> _YOUR OBJECTIVE_: Set down, word for word, each line from the top of the data through the line that has "Risques associés"; omit every picture.

> _EXERCISE INPUT_:
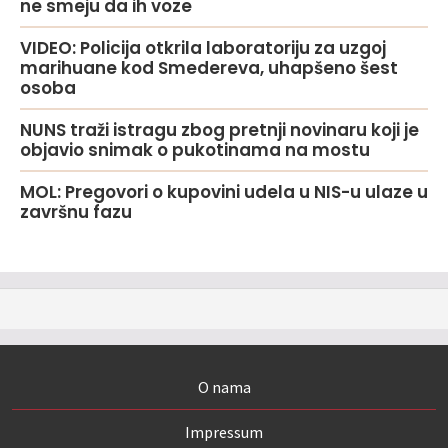
ne smeju da ih voze
VIDEO: Policija otkrila laboratoriju za uzgoj
marihuane kod Smedereva, uhapšeno šest
osoba
NUNS traži istragu zbog pretnji novinaru koji je
objavio snimak o pukotinama na mostu
MOL: Pregovori o kupovini udela u NIS-u ulaze u
završnu fazu
O nama
Impressum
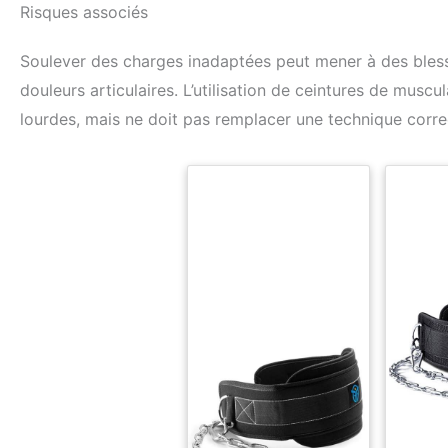
Risques associés
Soulever des charges inadaptées peut mener à des bless
douleurs articulaires. L’utilisation de ceintures de muscu
lourdes, mais ne doit pas remplacer une technique corre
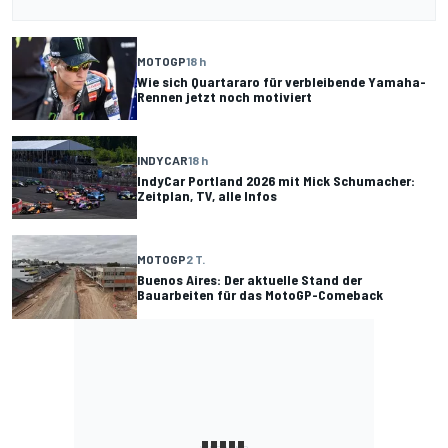
MOTOGP
18 h
Wie sich Quartararo für verbleibende Yamaha-
Rennen jetzt noch motiviert
INDYCAR
18 h
IndyCar Portland 2026 mit Mick Schumacher:
Zeitplan, TV, alle Infos
MOTOGP
2 T.
Buenos Aires: Der aktuelle Stand der
Bauarbeiten für das MotoGP-Comeback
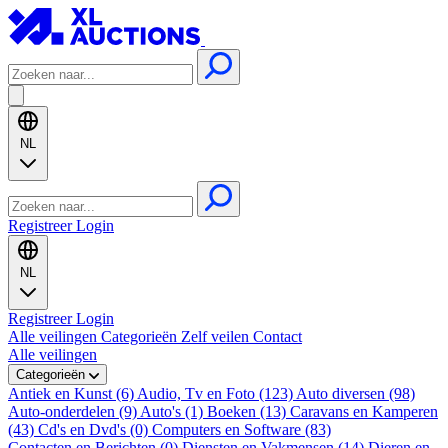
NL
Registreer
Login
NL
Registreer
Login
Alle veilingen
Categorieën
Zelf veilen
Contact
Alle veilingen
Categorieën
Antiek en Kunst (6)
Audio, Tv en Foto (123)
Auto diversen (98)
Auto-onderdelen (9)
Auto's (1)
Boeken (13)
Caravans en Kamperen
(43)
Cd's en Dvd's (0)
Computers en Software (83)
Contacten en Berichten (0)
Diensten en Vakmensen (14)
Dieren en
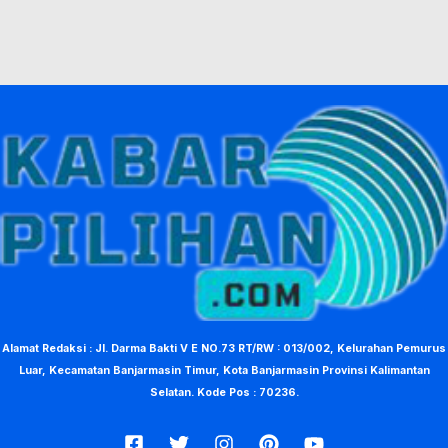
Alamat Redaksi : Jl. Darma Bakti V E NO.73 RT/RW : 013/002, Kelurahan Pemurus
Luar, Kecamatan Banjarmasin Timur, Kota Banjarmasin Provinsi Kalimantan
Selatan. Kode Pos : 70236.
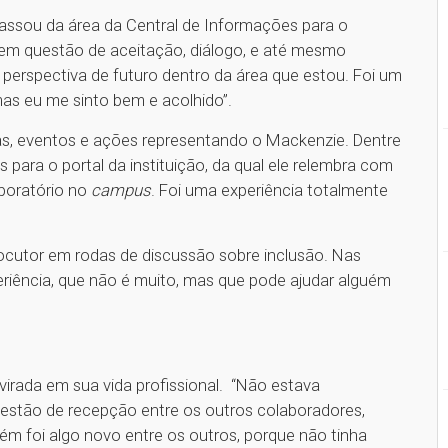
assou da área da Central de Informações para o
em questão de aceitação, diálogo, e até mesmo
a perspectiva de futuro dentro da área que estou. Foi um
mas eu me sinto bem e acolhido”.
as, eventos e ações representando o Mackenzie. Dentre
 para o portal da instituição, da qual ele relembra com
aboratório no
campus
. Foi uma experiência totalmente
ocutor em rodas de discussão sobre inclusão. Nas
riência, que não é muito, mas que pode ajudar alguém
virada em sua vida profissional. “Não estava
estão de recepção entre os outros colaboradores,
ém foi algo novo entre os outros, porque não tinha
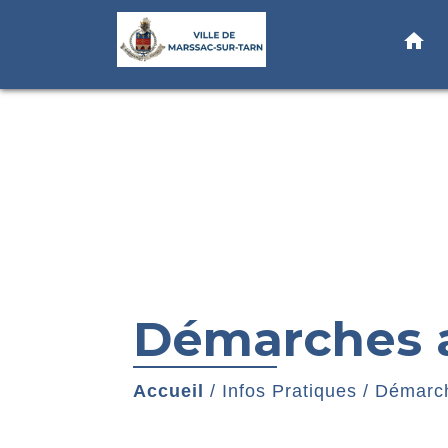
home
Démarches a
Accueil
/
Infos Pratiques
/
Démarch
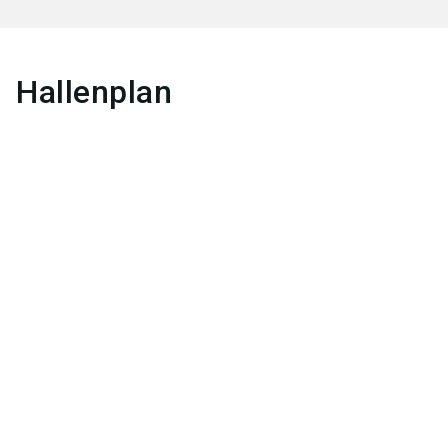
Hallenplan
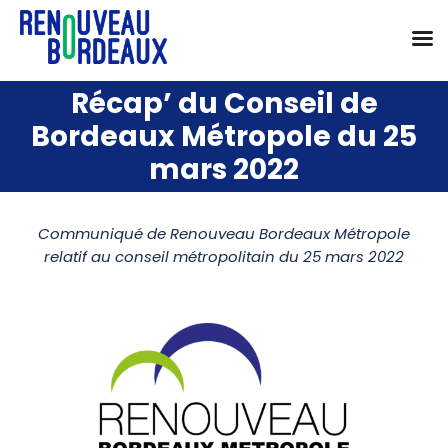
Passer
Récap’ du Conseil de
au
Bordeaux Métropole du 25
contenu
mars 2022
Communiqué de Renouveau Bordeaux Métropole
relatif au conseil métropolitain du 25 mars 2022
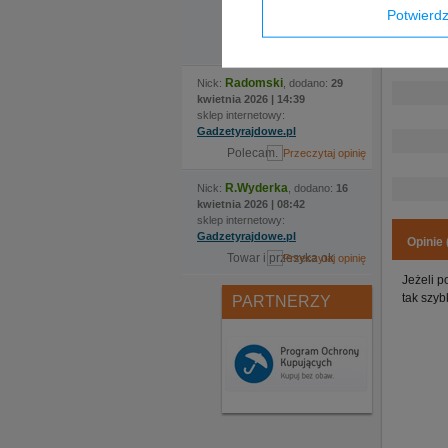
Potwier
Jak zawsze- produkt
TURBOklasa/ wyslka 6
bieg
Radomski
Nick:
, dodano:
29
kwietnia 2026 | 14:39
sklep internetowy:
Gadzetyrajdowe.pl
Polecam.
R.Wyderka
Nick:
, dodano:
16
kwietnia 2026 | 08:42
sklep internetowy:
Gadzetyrajdowe.pl
Opinie 
Towar i przesyka ok
Jeżeli p
tak szyb
PARTNERZY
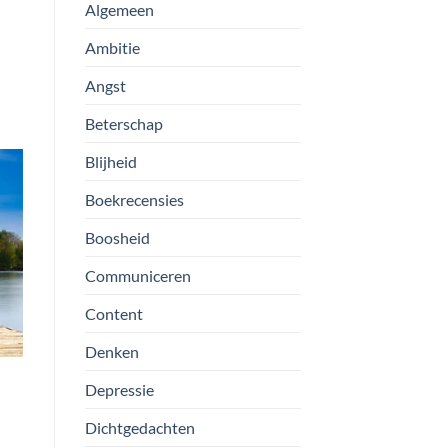
Algemeen
Ambitie
Angst
Beterschap
Blijheid
Boekrecensies
Boosheid
Communiceren
Content
Denken
Depressie
Dichtgedachten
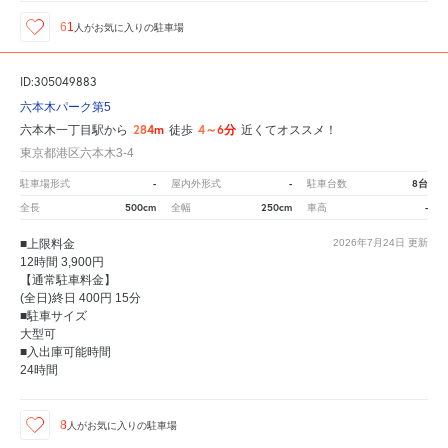
61
人が
お気に入りの駐車場
ID:305049883
六本木パーク第5
284m
4～6分
六本木一丁目駅から
徒歩
近くてオススメ！
東京都港区六本木3-4
-
-
8台
駐車場形式
屋内外形式
駐車台数
500cm
250cm
-
全長
全幅
車高
■上限料金
2026年7月24日
更新
12時間 3,900円
【通常駐車料金】
(全日)終日 400円 15分
■駐車サイズ
大型可
■入出庫可能時間
24時間
8
人が
お気に入りの駐車場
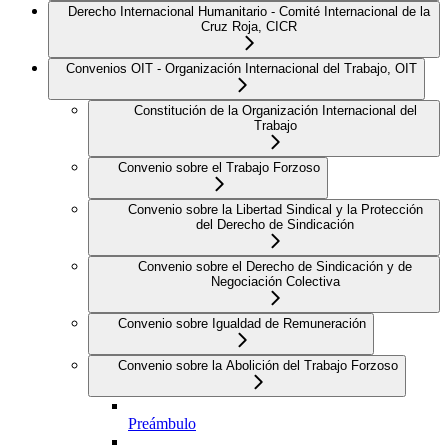
Derecho Internacional Humanitario - Comité Internacional de la
Cruz Roja, CICR
Convenios OIT - Organización Internacional del Trabajo, OIT
Constitución de la Organización Internacional del
Trabajo
Convenio sobre el Trabajo Forzoso
Convenio sobre la Libertad Sindical y la Protección
del Derecho de Sindicación
Convenio sobre el Derecho de Sindicación y de
Negociación Colectiva
Convenio sobre Igualdad de Remuneración
Convenio sobre la Abolición del Trabajo Forzoso
Preámbulo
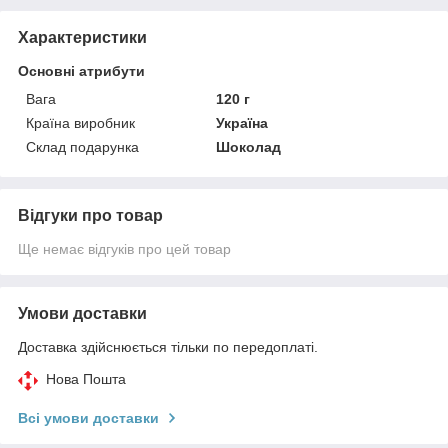
Характеристики
Основні атрибути
Вага
120 г
Країна виробник
Україна
Склад подарунка
Шоколад
Відгуки про товар
Ще немає відгуків про цей товар
Умови доставки
Доставка здійснюється тільки по передоплаті.
Нова Пошта
Всі умови доставки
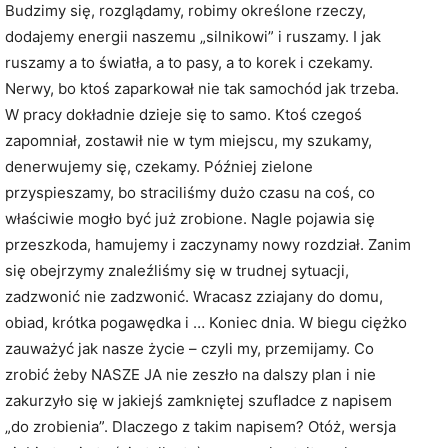
Budzimy się, rozglądamy, robimy określone rzeczy,
dodajemy energii naszemu „silnikowi” i ruszamy. I jak
ruszamy a to światła, a to pasy, a to korek i czekamy.
Nerwy, bo ktoś zaparkował nie tak samochód jak trzeba.
W pracy dokładnie dzieje się to samo. Ktoś czegoś
zapomniał, zostawił nie w tym miejscu, my szukamy,
denerwujemy się, czekamy. Później zielone
przyspieszamy, bo straciliśmy dużo czasu na coś, co
właściwie mogło być już zrobione. Nagle pojawia się
przeszkoda, hamujemy i zaczynamy nowy rozdział. Zanim
się obejrzymy znaleźliśmy się w trudnej sytuacji,
zadzwonić nie zadzwonić. Wracasz zziajany do domu,
obiad, krótka pogawędka i … Koniec dnia. W biegu ciężko
zauważyć jak nasze życie – czyli my, przemijamy. Co
zrobić żeby NASZE JA nie zeszło na dalszy plan i nie
zakurzyło się w jakiejś zamkniętej szufladce z napisem
„do zrobienia”. Dlaczego z takim napisem? Otóż, wersja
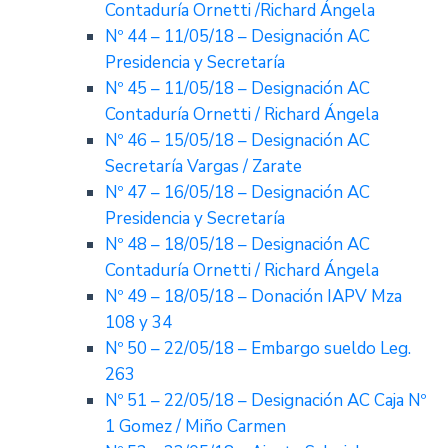
Contaduría Ornetti /Richard Ángela
Nº 44 – 11/05/18 – Designación AC
Presidencia y Secretaría
Nº 45 – 11/05/18 – Designación AC
Contaduría Ornetti / Richard Ángela
Nº 46 – 15/05/18 – Designación AC
Secretaría Vargas / Zarate
Nº 47 – 16/05/18 – Designación AC
Presidencia y Secretaría
Nº 48 – 18/05/18 – Designación AC
Contaduría Ornetti / Richard Ángela
Nº 49 – 18/05/18 – Donación IAPV Mza
108 y 34
Nº 50 – 22/05/18 – Embargo sueldo Leg.
263
Nº 51 – 22/05/18 – Designación AC Caja Nº
1 Gomez / Miño Carmen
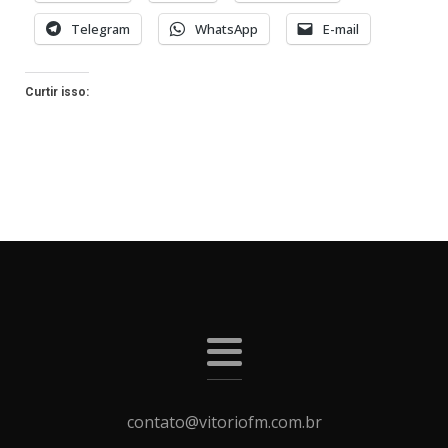
Telegram
WhatsApp
E-mail
Curtir isso:
contato@vitoriofm.com.br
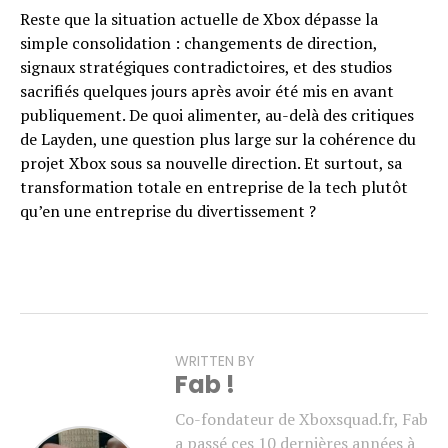
Reste que la situation actuelle de Xbox dépasse la
simple consolidation : changements de direction,
signaux stratégiques contradictoires, et des studios
sacrifiés quelques jours après avoir été mis en avant
publiquement. De quoi alimenter, au-delà des critiques
de Layden, une question plus large sur la cohérence du
projet Xbox sous sa nouvelle direction. Et surtout, sa
transformation totale en entreprise de la tech plutôt
qu’en une entreprise du divertissement ?
WRITTEN BY
Fab !
Co-fondateur de Xboxsquad.fr, Fab
a passé ces 10 dernières années à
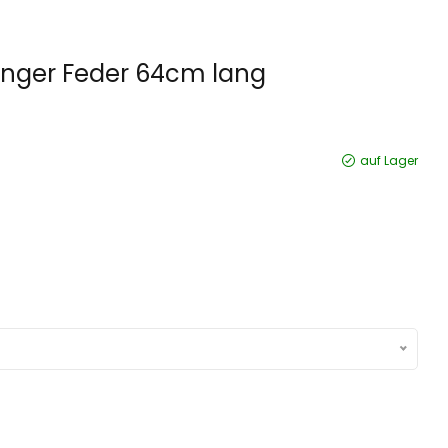
anger Feder 64cm lang
auf Lager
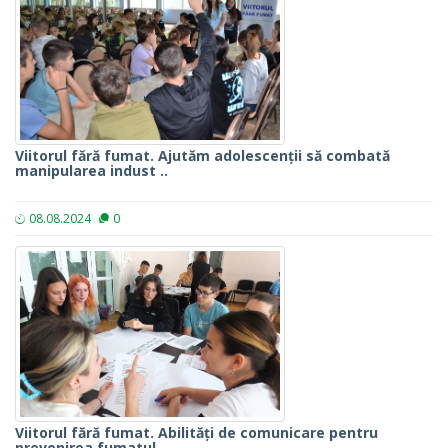
Viitorul fără fumat. Ajutăm adolescenții să combată
manipularea indust ..
08.08.2024
0
Viitorul fără fumat. Abilități de comunicare pentru
prevenirea fumatul ..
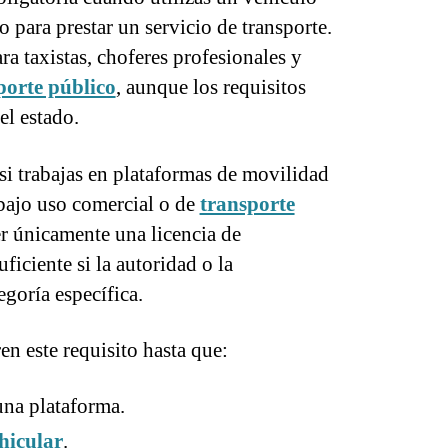
 para prestar un servicio de transporte.
ra taxistas, choferes profesionales y
porte público
, aunque los requisitos
l estado.
si trabajas en plataformas de movilidad
 bajo uso comercial o de
transporte
er únicamente una licencia de
ficiente si la autoridad o la
egoría específica.
 este requisito hasta que:
una plataforma.
hicular
.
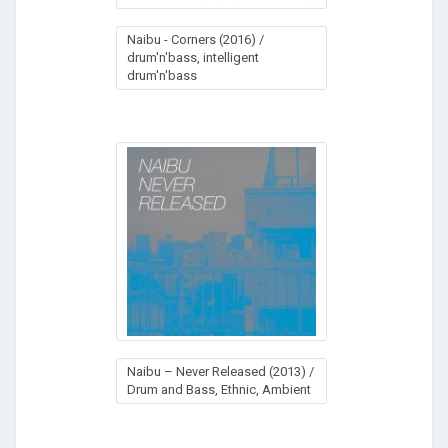
Naibu - Corners (2016) /
drum'n'bass, intelligent
drum'n'bass
Naibu – Never Released (2013) /
Drum and Bass, Ethnic, Ambient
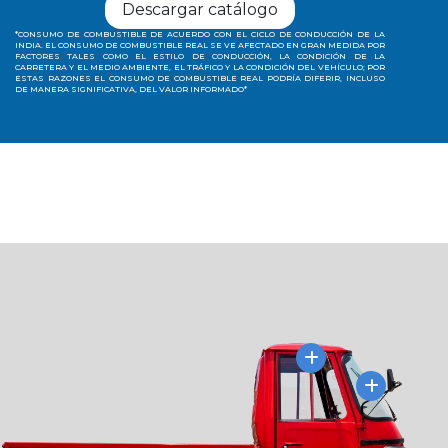
Descargar catálogo
*CONSUMO DE COMBUSTIBLE DE ACUERDO CON EL CICLO DE CONDUCCIÓN DE LA
INDIA. EL CONSUMO DE COMBUSTIBLE REAL SE VE AFECTADO EN GRAN MEDIDA POR
FACTORES TALES COMO EL ESTILO DE CONDUCCIÓN, LA CONDICIÓN DE LA
CARRETERA Y EL MEDIO AMBIENTE, EL TRÁFICO Y LA CONDICIÓN DEL VEHÍCULO; POR
ESTAS RAZONES EL CONSUMO DE COMBUSTIBLE REAL PODRÍA DIFERIR, INCLUSO
DE MANERA SIGNIFICATIVA, DEL VALOR INFORMADO*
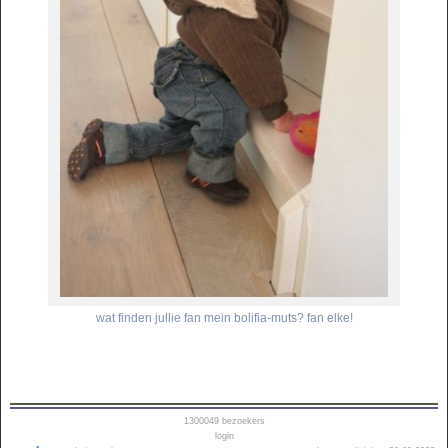
wat finden jullie fan mein bolifia-muts? fan elke!
1300049
bezoekers
login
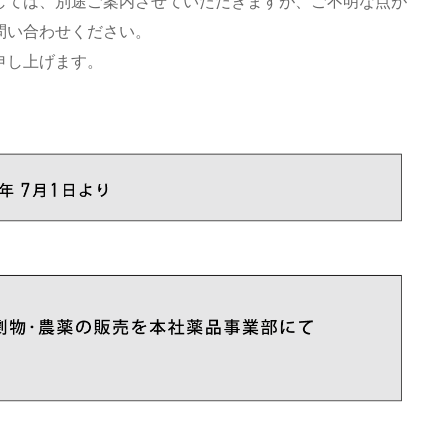
しては、別途ご案内させていただきますが、ご不明な点が
問い合わせください。
申し上げます。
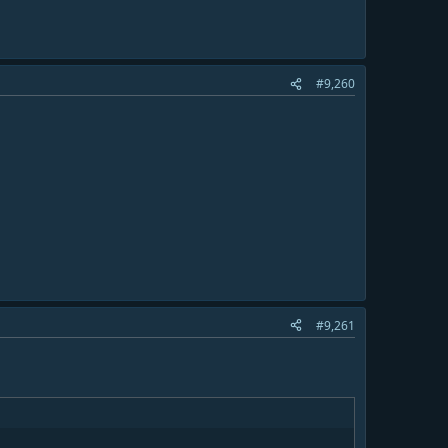
#9,260
#9,261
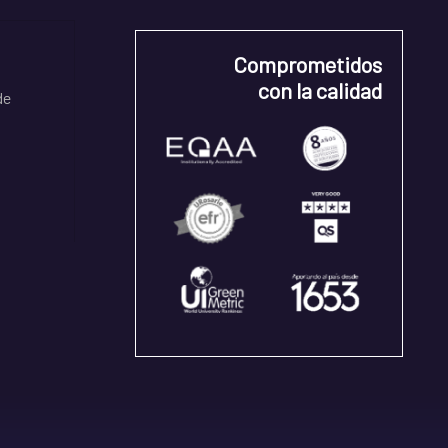
Comprometidos
con la calidad
de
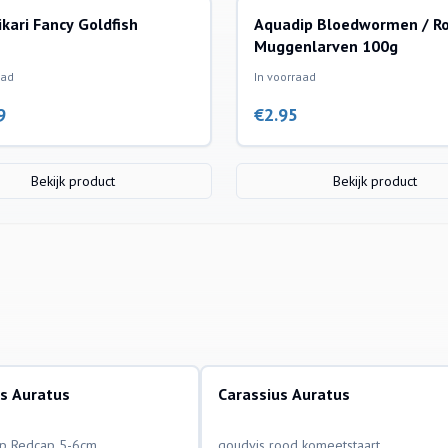
ikari Fancy Goldfish
Aquadip Bloedwormen / R
Muggenlarven 100g
aad
In voorraad
9
€
2.95
Bekijk product
Bekijk product
us Auratus
Carassius Auratus
ssen
aquariumvissen
p Redcap 5-6cm
goudvis rood komeetstaart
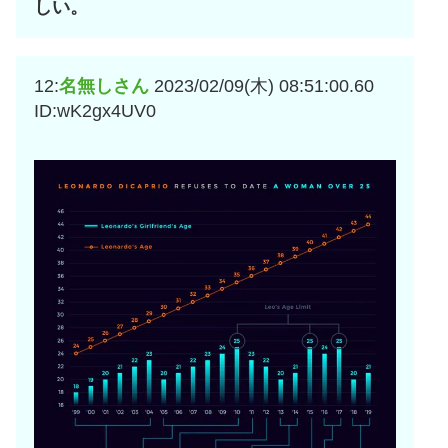
しい。
12:
名無しさん
2023/02/09(木) 08:51:00.60
ID:wK2gx4UV0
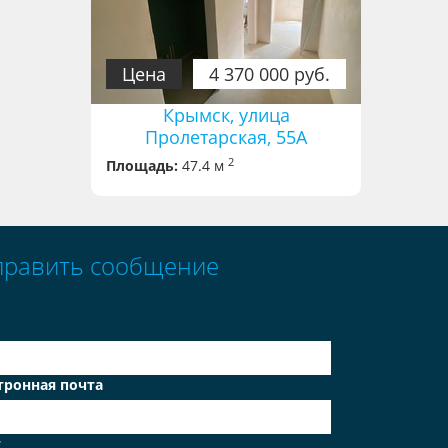
Цена
4 370 000 руб.
Крымск, улица
Пролетарская, 55А
2
Площадь:
47.4 м
править сообщение
тронная почта
т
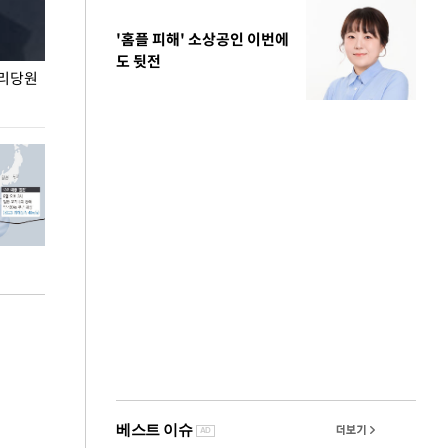
'홈플 피해' 소상공인 이번에
도 뒷전
권리당원
무더위 잊는 도심형 여름 축제 '2026 서울 바캉스
용산어린이정원 앞
페스티벌'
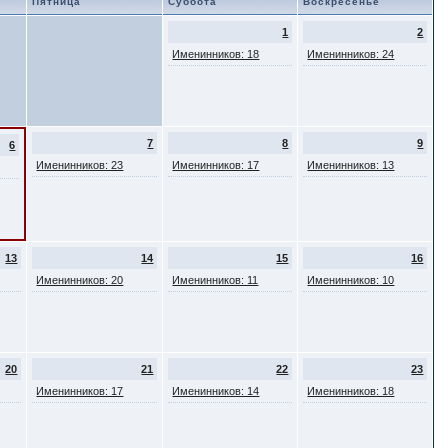
Пятница
Суббота
Воскресенье
1
2
Именинников: 18
Именинников: 24
7
8
9
6
Именинников: 23
Именинников: 17
Именинников: 13
13
14
15
16
Именинников: 20
Именинников: 11
Именинников: 10
20
21
22
23
Именинников: 17
Именинников: 14
Именинников: 18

> _OUTPUT FOR THIS EXERCISE_:
ne smeju da ih voze
VIDEO: Policija otkrila laboratoriju za uzgoj
marihuane kod Smedereva, uhapšeno šest
osoba
NUNS traži istragu zbog pretnji novinaru koji je
objavio snimak o pukotinama na mostu
MOL: Pregovori o kupovini udela u NIS-u ulaze u
završnu fazu
O nama
Impressum
Risques associés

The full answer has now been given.